Emsal Mahkeme Kararı İstanbul Bölge Adliye Mahkemesi 14. Hukuk Dairesi 2021/322 E. 2021/343 K. 18.03.2021 T.

Görüntülediğiniz mahkeme kararı kesinleşmiş bir karardır.

T.C.
İSTANBUL
BÖLGE ADLİYE MAHKEMESİ
14. HUKUK DAİRESİ
DOSYA NO: 2021/322
KARAR NO: 2021/343
T Ü R K M İ L L E T İ A D I N A
İ S T İ N A F K A R A R I
İNCELENEN DOSYANIN
MAHKEMESİ: İstanbul Anadolu 6. Asliye Ticaret Mahkemesi
NUMARASI: 2020/573 Esas
KARAR TARİHİ: 26/11/2020
DAVA: İstirdat
Taraflar arasındaki istirdat davasının yapılan yargılaması sırasında ihtiyati tedbir talebinin reddine yönelik verilen ara karara karşı davacı vekilince istinaf kanun yoluna başvurulması üzerine dosya içerisindeki tüm belgeler okunup, incelendi, gereği konuşulup düşünüldü.

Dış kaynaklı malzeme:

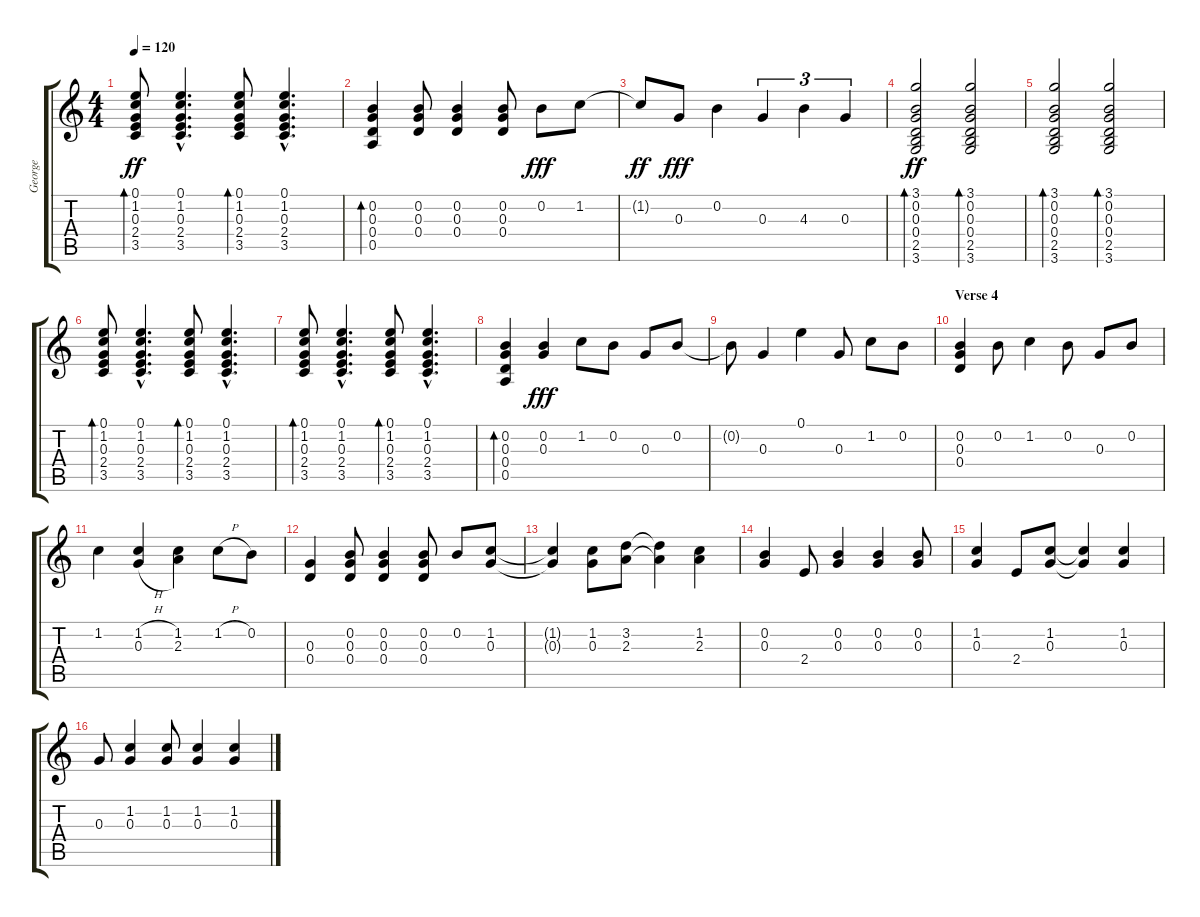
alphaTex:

\track ("George" "George") {instrument overdrivenguitar}
\staff {score tabs}
\tuning (E4 B3 G3 D3 A2 E2) {hide}
\ts (4 4)
\tempo 120
\clef g2
\ks c
(0.1 1.2 0.3 2.4 3.5).8{bd 60 dy ff} (0.1{hac} 1.2{hac} 0.3{hac} 2.4{hac} 3.5{hac}).4{d} (0.1 1.2 0.3 2.4 3.5).8{bd 60} (0.1{hac} 1.2{hac} 0.3{hac} 2.4{hac} 3.5{hac}).4{d} |
(0.2 0.3 0.4 0.5).4{bd 120} (0.2 0.3 0.4).8 (0.2 0.3 0.4).4 (0.2 0.3 0.4).8 0.2.8{dy fff} 1.2.8 |
1.2{t}.8{dy ff} 0.3.8{dy fff} 0.2.4 0.3.4{tu (3 2)} 4.3.4{tu (3 2)} 0.3.4{tu (3 2)} |
(3.1 0.2 0.3 0.4 2.5 3.6).2{bd 120 dy ff} (3.1 0.2 0.3 0.4 2.5 3.6).2{bd 120} |
(3.1 0.2 0.3 0.4 2.5 3.6).2{bd 120} (3.1 0.2 0.3 0.4 2.5 3.6).2{bd 120} |
(0.1 1.2 0.3 2.4 3.5).8{bd 60} (0.1{hac} 1.2{hac} 0.3{hac} 2.4{hac} 3.5{hac}).4{d} (0.1 1.2 0.3 2.4 3.5).8{bd 60} (0.1{hac} 1.2{hac} 0.3{hac} 2.4{hac} 3.5{hac}).4{d} |
(0.1 1.2 0.3 2.4 3.5).8{bd 60} (0.1{hac} 1.2{hac} 0.3{hac} 2.4{hac} 3.5{hac}).4{d} (0.1 1.2 0.3 2.4 3.5).8{bd 60} (0.1{hac} 1.2{hac} 0.3{hac} 2.4{hac} 3.5{hac}).4{d} |
(0.2 0.3 0.4 0.5).4{bd 120} (0.2 0.3).4{dy fff} 1.2.8 0.2.8 0.3.8 0.2.8 |
0.2{t}.8 0.3.4 0.1.4 0.3.8 1.2.8 0.2.8 |
\section ("" "Verse 4")
(0.2 0.3 0.4).4 0.2.8 1.2.4 0.2.8 0.3.8 0.2.8 |
1.2.4 (1.2{h} 0.3{h}).4 (1.2 2.3).4 1.2{h}.8 0.2.8 |
(0.3 0.4).4 (0.2 0.3 0.4).8 (0.2 0.3 0.4).4 (0.2 0.3 0.4).8 0.2.8 (1.2 0.3).8 |
(1.2{t} 0.3{t}).4 (1.2 0.3).8 (3.2 2.3).8 (3.2{t} 2.3{t}).4 (1.2 2.3).4 |
(0.2 0.3).4 2.4.8 (0.2 0.3).4 (0.2 0.3).4 (0.2 0.3).8 |
(1.2 0.3).4 2.4.8 (1.2 0.3).8 (1.2{t} 0.3{t}).4 (1.2 0.3).4 |
0.3.8 (1.2 0.3).4 (1.2 0.3).8 (1.2 0.3).4 (1.2 0.3).4
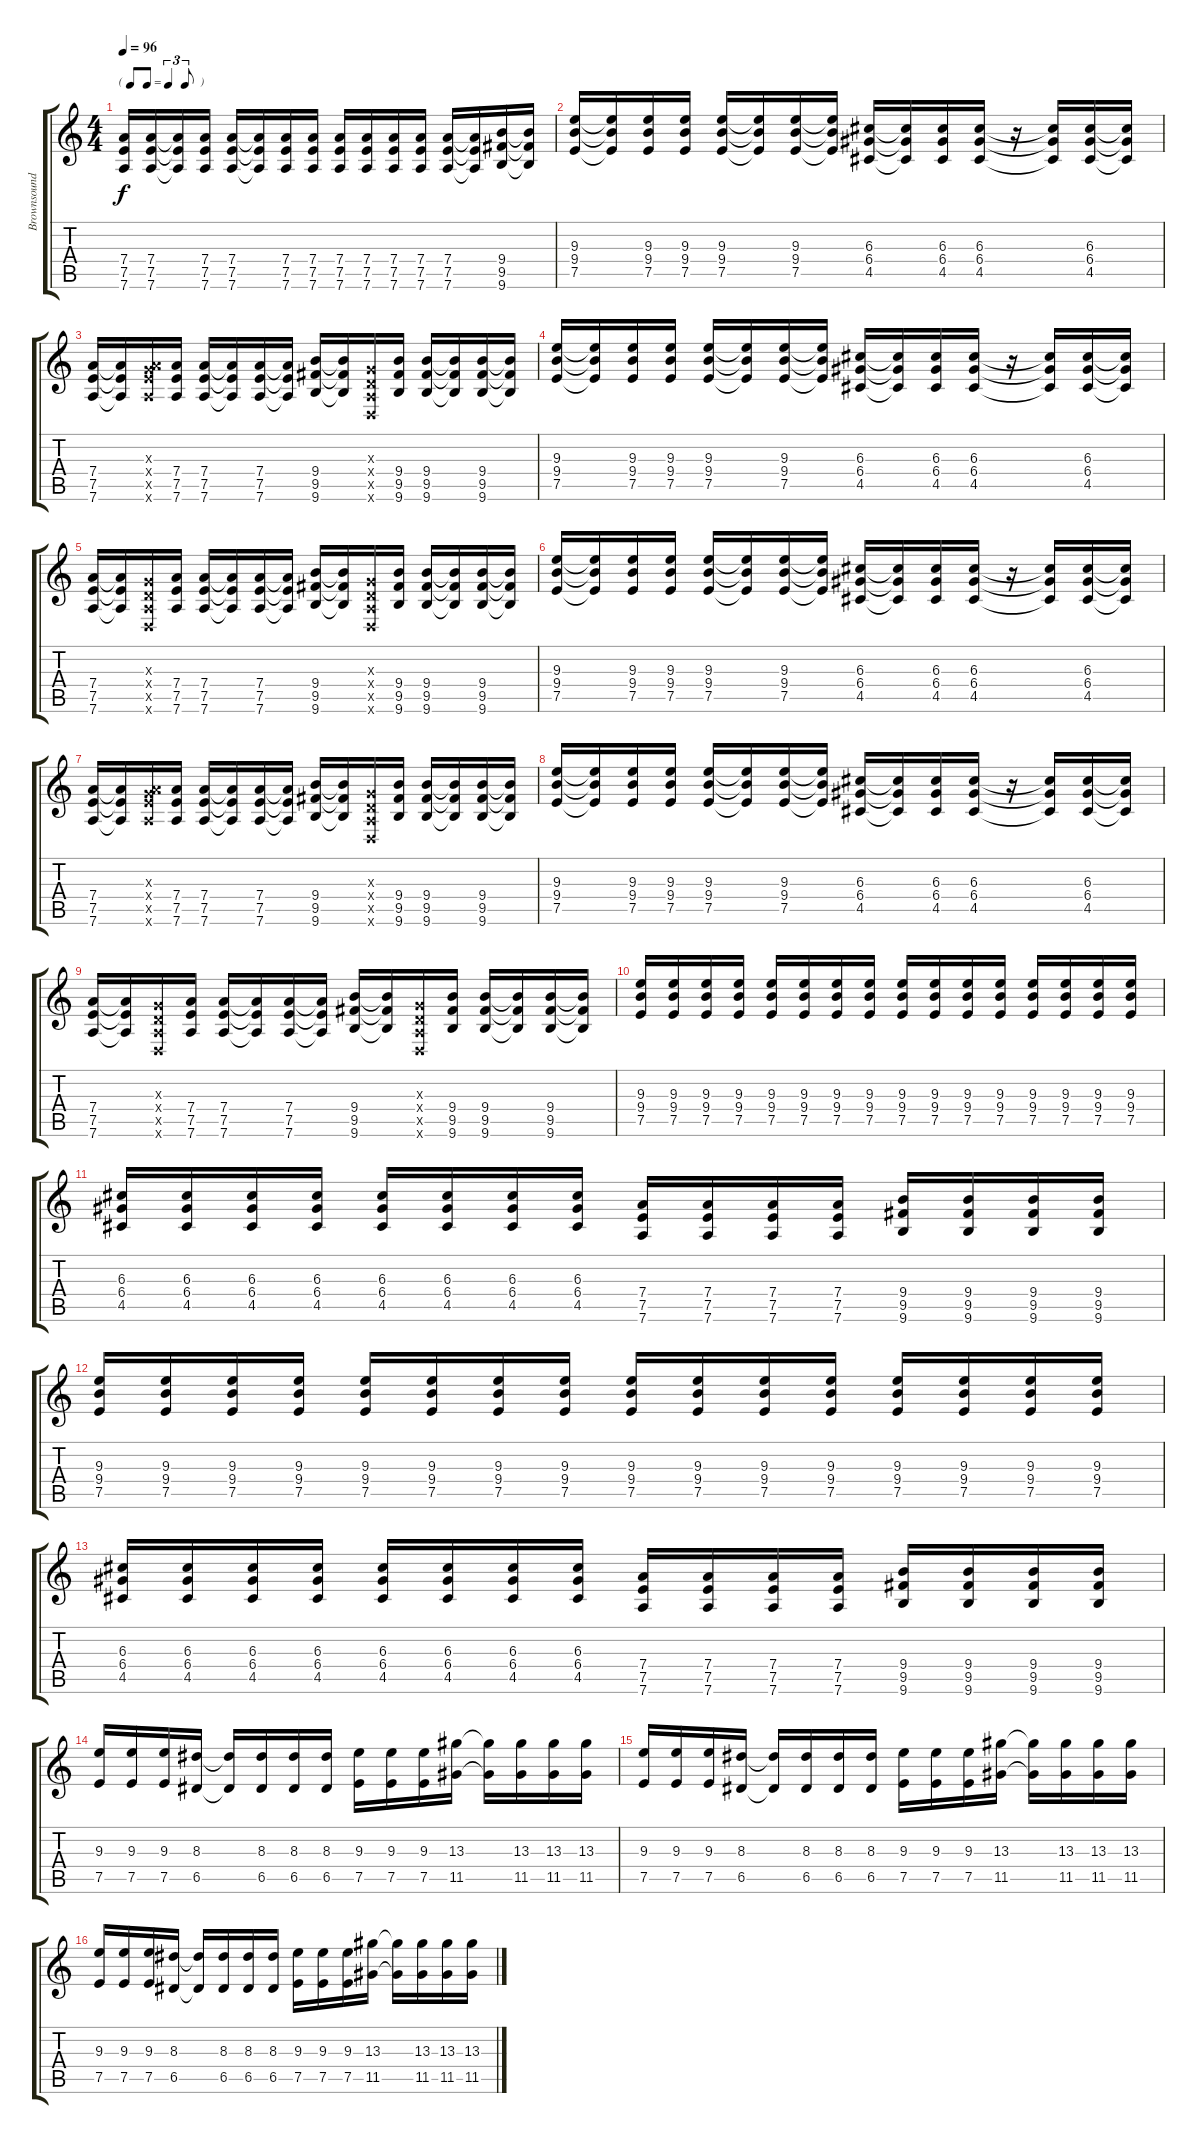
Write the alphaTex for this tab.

\track ("Brownsound" "Brownsound") {instrument distortionguitar}
\staff {score tabs}
\tuning (E4 B3 G3 D3 A2 D2) {hide}
\ts (4 4)
\tf triplet8th
\tempo 96
\clef g2
\ks c
(7.4 7.5 7.6).16{dy f volume 11 balance 8 instrument distortionguitar} (7.4 7.5 7.6).16 (7.4{t} 7.5{t} 7.6{t}).16 (7.4 7.5 7.6).16 (7.4 7.5 7.6).16 (7.4{t} 7.5{t} 7.6{t}).16 (7.4 7.5 7.6).16 (7.4 7.5 7.6).16 (7.4 7.5 7.6).16 (7.4 7.5 7.6).16 (7.4 7.5 7.6).16 (7.4 7.5 7.6).16 (7.4 7.5 7.6).16 (7.4{t} 7.5{t} 7.6{t}).16 (9.4 9.5 9.6).16 (9.4{t} 9.5{t} 9.6{t}).16 |
(9.3 9.4 7.5).16 (9.3{t} 9.4{t} 7.5{t}).16 (9.3 9.4 7.5).16 (9.3 9.4 7.5).16 (9.3 9.4 7.5).16 (9.3{t} 9.4{t} 7.5{t}).16 (9.3 9.4 7.5).16 (9.3{t} 9.4{t} 7.5{t}).16 (6.3 6.4 4.5).16 (6.3{t} 6.4{t} 4.5{t}).16 (6.3 6.4 4.5).16 (6.3 6.4 4.5).16 r.16 (6.3{t} 6.4{t} 4.5{t}).16 (6.3 6.4 4.5).16 (6.3{t} 6.4{t} 4.5{t}).16 |
(7.4 7.5 7.6).16 (7.4{t} 7.5{t} 7.6{t}).16 (0.3{x} 7.4{x} 7.5{x} 7.6{x}).16 (7.4 7.5 7.6).16 (7.4 7.5 7.6).16 (7.4{t} 7.5{t} 7.6{t}).16 (7.4 7.5 7.6).16 (7.4{t} 7.5{t} 7.6{t}).16 (9.4 9.5 9.6).16 (9.4{t} 9.5{t} 9.6{t}).16 (0.3{x} 0.4{x} 0.5{x} 0.6{x}).16 (9.4 9.5 9.6).16 (9.4 9.5 9.6).16 (9.4{t} 9.5{t} 9.6{t}).16 (9.4 9.5 9.6).16 (9.4{t} 9.5{t} 9.6{t}).16 |
(9.3 9.4 7.5).16 (9.3{t} 9.4{t} 7.5{t}).16 (9.3 9.4 7.5).16 (9.3 9.4 7.5).16 (9.3 9.4 7.5).16 (9.3{t} 9.4{t} 7.5{t}).16 (9.3 9.4 7.5).16 (9.3{t} 9.4{t} 7.5{t}).16 (6.3 6.4 4.5).16 (6.3{t} 6.4{t} 4.5{t}).16 (6.3 6.4 4.5).16 (6.3 6.4 4.5).16 r.16 (6.3{t} 6.4{t} 4.5{t}).16 (6.3 6.4 4.5).16 (6.3{t} 6.4{t} 4.5{t}).16 |
(7.4 7.5 7.6).16 (7.4{t} 7.5{t} 7.6{t}).16 (0.3{x} 0.4{x} 0.5{x} 0.6{x}).16 (7.4 7.5 7.6).16 (7.4 7.5 7.6).16 (7.4{t} 7.5{t} 7.6{t}).16 (7.4 7.5 7.6).16 (7.4{t} 7.5{t} 7.6{t}).16 (9.4 9.5 9.6).16 (9.4{t} 9.5{t} 9.6{t}).16 (0.3{x} 0.4{x} 0.5{x} 0.6{x}).16 (9.4 9.5 9.6).16 (9.4 9.5 9.6).16 (9.4{t} 9.5{t} 9.6{t}).16 (9.4 9.5 9.6).16 (9.4{t} 9.5{t} 9.6{t}).16 |
(9.3 9.4 7.5).16 (9.3{t} 9.4{t} 7.5{t}).16 (9.3 9.4 7.5).16 (9.3 9.4 7.5).16 (9.3 9.4 7.5).16 (9.3{t} 9.4{t} 7.5{t}).16 (9.3 9.4 7.5).16 (9.3{t} 9.4{t} 7.5{t}).16 (6.3 6.4 4.5).16 (6.3{t} 6.4{t} 4.5{t}).16 (6.3 6.4 4.5).16 (6.3 6.4 4.5).16 r.16 (6.3{t} 6.4{t} 4.5{t}).16 (6.3 6.4 4.5).16 (6.3{t} 6.4{t} 4.5{t}).16 |
(7.4 7.5 7.6).16 (7.4{t} 7.5{t} 7.6{t}).16 (0.3{x} 7.4{x} 7.5{x} 7.6{x}).16 (7.4 7.5 7.6).16 (7.4 7.5 7.6).16 (7.4{t} 7.5{t} 7.6{t}).16 (7.4 7.5 7.6).16 (7.4{t} 7.5{t} 7.6{t}).16 (9.4 9.5 9.6).16 (9.4{t} 9.5{t} 9.6{t}).16 (0.3{x} 0.4{x} 0.5{x} 0.6{x}).16 (9.4 9.5 9.6).16 (9.4 9.5 9.6).16 (9.4{t} 9.5{t} 9.6{t}).16 (9.4 9.5 9.6).16 (9.4{t} 9.5{t} 9.6{t}).16 |
(9.3 9.4 7.5).16 (9.3{t} 9.4{t} 7.5{t}).16 (9.3 9.4 7.5).16 (9.3 9.4 7.5).16 (9.3 9.4 7.5).16 (9.3{t} 9.4{t} 7.5{t}).16 (9.3 9.4 7.5).16 (9.3{t} 9.4{t} 7.5{t}).16 (6.3 6.4 4.5).16 (6.3{t} 6.4{t} 4.5{t}).16 (6.3 6.4 4.5).16 (6.3 6.4 4.5).16 r.16 (6.3{t} 6.4{t} 4.5{t}).16 (6.3 6.4 4.5).16 (6.3{t} 6.4{t} 4.5{t}).16 |
(7.4 7.5 7.6).16 (7.4{t} 7.5{t} 7.6{t}).16 (0.3{x} 0.4{x} 0.5{x} 0.6{x}).16 (7.4 7.5 7.6).16 (7.4 7.5 7.6).16 (7.4{t} 7.5{t} 7.6{t}).16 (7.4 7.5 7.6).16 (7.4{t} 7.5{t} 7.6{t}).16 (9.4 9.5 9.6).16 (9.4{t} 9.5{t} 9.6{t}).16 (0.3{x} 0.4{x} 0.5{x} 0.6{x}).16 (9.4 9.5 9.6).16 (9.4 9.5 9.6).16 (9.4{t} 9.5{t} 9.6{t}).16 (9.4 9.5 9.6).16 (9.4{t} 9.5{t} 9.6{t}).16 |
(9.3 9.4 7.5).16 (9.3 9.4 7.5).16 (9.3 9.4 7.5).16 (9.3 9.4 7.5).16 (9.3 9.4 7.5).16 (9.3 9.4 7.5).16 (9.3 9.4 7.5).16 (9.3 9.4 7.5).16 (9.3 9.4 7.5).16 (9.3 9.4 7.5).16 (9.3 9.4 7.5).16 (9.3 9.4 7.5).16 (9.3 9.4 7.5).16 (9.3 9.4 7.5).16 (9.3 9.4 7.5).16 (9.3 9.4 7.5).16 |
(6.3 6.4 4.5).16 (6.3 6.4 4.5).16 (6.3 6.4 4.5).16 (6.3 6.4 4.5).16 (6.3 6.4 4.5).16 (6.3 6.4 4.5).16 (6.3 6.4 4.5).16 (6.3 6.4 4.5).16 (7.4 7.5 7.6).16 (7.4 7.5 7.6).16 (7.4 7.5 7.6).16 (7.4 7.5 7.6).16 (9.4 9.5 9.6).16 (9.4 9.5 9.6).16 (9.4 9.5 9.6).16 (9.4 9.5 9.6).16 |
(9.3 9.4 7.5).16 (9.3 9.4 7.5).16 (9.3 9.4 7.5).16 (9.3 9.4 7.5).16 (9.3 9.4 7.5).16 (9.3 9.4 7.5).16 (9.3 9.4 7.5).16 (9.3 9.4 7.5).16 (9.3 9.4 7.5).16 (9.3 9.4 7.5).16 (9.3 9.4 7.5).16 (9.3 9.4 7.5).16 (9.3 9.4 7.5).16 (9.3 9.4 7.5).16 (9.3 9.4 7.5).16 (9.3 9.4 7.5).16 |
(6.3 6.4 4.5).16 (6.3 6.4 4.5).16 (6.3 6.4 4.5).16 (6.3 6.4 4.5).16 (6.3 6.4 4.5).16 (6.3 6.4 4.5).16 (6.3 6.4 4.5).16 (6.3 6.4 4.5).16 (7.4 7.5 7.6).16 (7.4 7.5 7.6).16 (7.4 7.5 7.6).16 (7.4 7.5 7.6).16 (9.4 9.5 9.6).16 (9.4 9.5 9.6).16 (9.4 9.5 9.6).16 (9.4 9.5 9.6).16 |
(9.3 7.5).16 (9.3 7.5).16 (9.3 7.5).16 (8.3 6.5).16 (8.3{t} 6.5{t}).16 (8.3 6.5).16 (8.3 6.5).16 (8.3 6.5).16 (9.3 7.5).16 (9.3 7.5).16 (9.3 7.5).16 (13.3 11.5).16 (13.3{t} 11.5{t}).16 (13.3 11.5).16 (13.3 11.5).16 (13.3 11.5).16 |
(9.3 7.5).16 (9.3 7.5).16 (9.3 7.5).16 (8.3 6.5).16 (8.3{t} 6.5{t}).16 (8.3 6.5).16 (8.3 6.5).16 (8.3 6.5).16 (9.3 7.5).16 (9.3 7.5).16 (9.3 7.5).16 (13.3 11.5).16 (13.3{t} 11.5{t}).16 (13.3 11.5).16 (13.3 11.5).16 (13.3 11.5).16 |
(9.3 7.5).16 (9.3 7.5).16 (9.3 7.5).16 (8.3 6.5).16 (8.3{t} 6.5{t}).16 (8.3 6.5).16 (8.3 6.5).16 (8.3 6.5).16 (9.3 7.5).16 (9.3 7.5).16 (9.3 7.5).16 (13.3 11.5).16 (13.3{t} 11.5{t}).16 (13.3 11.5).16 (13.3 11.5).16 (13.3 11.5).16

TARAFLARIN İDDİA VE SAVUNMALARININ ÖZETİ Davacı vekili dava dilekçesinde özetle; … Bankası Kavacık/İstanbul Şubesinin 31/10/2020 keşide tarihli, 25.505,28 TL bedelli … seri nolu bir adet çekin müvekkilin elinden çıktığını ve kaybolduğunu, müvekkilinin çeki vade tarihi gelmeden önce bir başka şirkete yolladığını, çeki ilgili fabrika kullanmadığı için müvekkiline kargo ile geri yolladığını, çekin dağıtımda bulunduğu … Kargo arabasının hırsızlığa uğradığını, çekin bulunduğu kargo ile 61 adet kolinin çalındığını belirterek davanın ve tedbir talebinin kabulü edilmesini talep etmiştir.
İLK DERECE MAHKEMESİ KARARININ ÖZETİ İlk Derece Mahkemesinin 26/11/2020 tarihli kararıyla, davacı vekilinin ihtiyati tedbir talebinde yaklaşık ispat şartları gerçekleşmediğinden ve talep sonucu yargılamayı gerektirdiği gerekçesiyle reddine karar verilmiştir. Bu karara karşı davacı vekilince istinaf başvurusunda bulunulmuştur.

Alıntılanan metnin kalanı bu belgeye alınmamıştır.